OPINION: Female faith leaders – What’s the big deal?

OPINION: Female faith leaders – What’s the big deal?

By Ben Rich is former Chief Executive of Reform Judaism

Standing last month outside York Minister, being interviewed by a sports commentator about the significance of the ordination of the first Anglican bishop, was one of my more unusual experiences. 19 Ben Rich oped2 (2)

Together with the convenor of York Quakers and a representative of the Catholic campaign for Female priests, I was put through my paces by presenter Adrian Chiles. I found myself slightly taken aback by what a big deal the occasion seemed to be. Half a dozen film crews, hundreds of clerics – many female – and the Archbishop of York were present to see Libby Lane become the Bishop of Stockport in a breakthrough moment for the Church of England. And yet within Liberal and Reform Judaism, the sight of female clergy long since ceased to be noteworthy.

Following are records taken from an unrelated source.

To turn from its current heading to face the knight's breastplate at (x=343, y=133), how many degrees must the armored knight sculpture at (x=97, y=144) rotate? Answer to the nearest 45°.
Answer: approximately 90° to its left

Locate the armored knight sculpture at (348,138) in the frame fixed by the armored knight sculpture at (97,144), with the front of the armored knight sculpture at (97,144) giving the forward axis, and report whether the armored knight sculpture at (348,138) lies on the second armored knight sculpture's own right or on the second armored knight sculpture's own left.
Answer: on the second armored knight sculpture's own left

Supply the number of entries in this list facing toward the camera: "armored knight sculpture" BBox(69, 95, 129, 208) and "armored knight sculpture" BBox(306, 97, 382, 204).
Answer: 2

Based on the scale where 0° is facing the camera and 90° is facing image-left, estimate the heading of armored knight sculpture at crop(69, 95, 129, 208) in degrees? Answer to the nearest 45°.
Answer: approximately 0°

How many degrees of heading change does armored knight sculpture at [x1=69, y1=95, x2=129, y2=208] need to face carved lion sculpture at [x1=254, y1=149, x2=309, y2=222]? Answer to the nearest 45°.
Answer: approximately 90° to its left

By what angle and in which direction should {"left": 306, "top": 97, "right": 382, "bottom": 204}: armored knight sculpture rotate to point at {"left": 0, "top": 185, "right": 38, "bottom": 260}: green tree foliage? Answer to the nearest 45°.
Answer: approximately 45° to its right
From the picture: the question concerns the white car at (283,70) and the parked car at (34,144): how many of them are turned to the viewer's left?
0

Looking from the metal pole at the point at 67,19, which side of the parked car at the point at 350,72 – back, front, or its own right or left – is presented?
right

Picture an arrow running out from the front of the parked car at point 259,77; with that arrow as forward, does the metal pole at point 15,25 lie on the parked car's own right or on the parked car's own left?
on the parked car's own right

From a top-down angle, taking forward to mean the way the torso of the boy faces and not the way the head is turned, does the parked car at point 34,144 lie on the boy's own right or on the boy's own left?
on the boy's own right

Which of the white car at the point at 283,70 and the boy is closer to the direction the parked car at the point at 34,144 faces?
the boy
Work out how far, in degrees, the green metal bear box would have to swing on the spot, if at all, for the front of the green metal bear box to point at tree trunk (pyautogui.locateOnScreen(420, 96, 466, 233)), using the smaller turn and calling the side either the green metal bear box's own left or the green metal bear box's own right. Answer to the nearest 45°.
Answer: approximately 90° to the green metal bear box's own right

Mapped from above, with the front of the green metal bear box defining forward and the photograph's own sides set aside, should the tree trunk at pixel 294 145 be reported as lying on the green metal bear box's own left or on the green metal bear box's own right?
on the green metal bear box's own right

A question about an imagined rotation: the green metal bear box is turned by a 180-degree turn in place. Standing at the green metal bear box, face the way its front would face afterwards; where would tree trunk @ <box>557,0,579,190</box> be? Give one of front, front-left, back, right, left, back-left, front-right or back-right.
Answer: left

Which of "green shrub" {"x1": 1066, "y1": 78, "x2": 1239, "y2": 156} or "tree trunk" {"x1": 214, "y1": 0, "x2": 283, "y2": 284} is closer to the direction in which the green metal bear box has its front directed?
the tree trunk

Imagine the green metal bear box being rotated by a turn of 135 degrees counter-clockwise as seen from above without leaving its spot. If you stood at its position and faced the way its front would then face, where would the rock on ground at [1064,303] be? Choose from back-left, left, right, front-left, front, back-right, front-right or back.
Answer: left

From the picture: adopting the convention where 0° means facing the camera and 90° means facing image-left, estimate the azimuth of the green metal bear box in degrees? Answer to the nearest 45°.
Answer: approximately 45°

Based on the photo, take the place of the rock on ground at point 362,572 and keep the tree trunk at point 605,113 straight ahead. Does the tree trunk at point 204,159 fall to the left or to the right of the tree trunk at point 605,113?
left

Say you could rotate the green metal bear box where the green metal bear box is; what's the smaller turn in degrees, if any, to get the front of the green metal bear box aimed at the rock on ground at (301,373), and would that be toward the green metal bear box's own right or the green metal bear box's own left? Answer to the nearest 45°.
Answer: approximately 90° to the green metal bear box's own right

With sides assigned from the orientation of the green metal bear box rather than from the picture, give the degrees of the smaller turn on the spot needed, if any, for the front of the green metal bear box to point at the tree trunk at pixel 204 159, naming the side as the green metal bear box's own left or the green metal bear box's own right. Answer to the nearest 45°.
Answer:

Growing up, Rabbi Julia Neuberger oversaw my Kabalah Torah (the then Liberal equivalent to a barmitzvah) and it seemed strange to go to other shuls to discover men could also be rabbis. And women now hold pretty much every senior position within our movement: Charley Baginsky, chair of the Liberal Rabbinic Conference, Deborah Kahn-Harris, principal of our rabbinic training college, Alex Wright, the senior rabbi of our largest shul, the Liberal Jewish Synagogue in St John’s Wood.

Our movement – founded on the principle of gender equality – is so much stronger for its exercise in practice.

We are able to call on the talents of all the members of our small community, not just half, and we can attract the very best into the rabbinate because there is no ceiling on their ambitions.

Gender equality is one of the core features that distinguishes progressive Judaism from its Orthodox alternatives.

In some respects, it would be a shame to lose what in marketing jargon is an important unique selling point and yet that would be to diminish the contribution that women have to make across the denominations.

I hope the work of the increasing band of feminists within the Orthodox movement will bring about a change of attitudes there, too, so women have the opportunity to play a greater role in our religion, whichever denomination they choose.

Because if they can, all Judaism will be stronger. And if the Church of England can do it, then maybe it is no dream.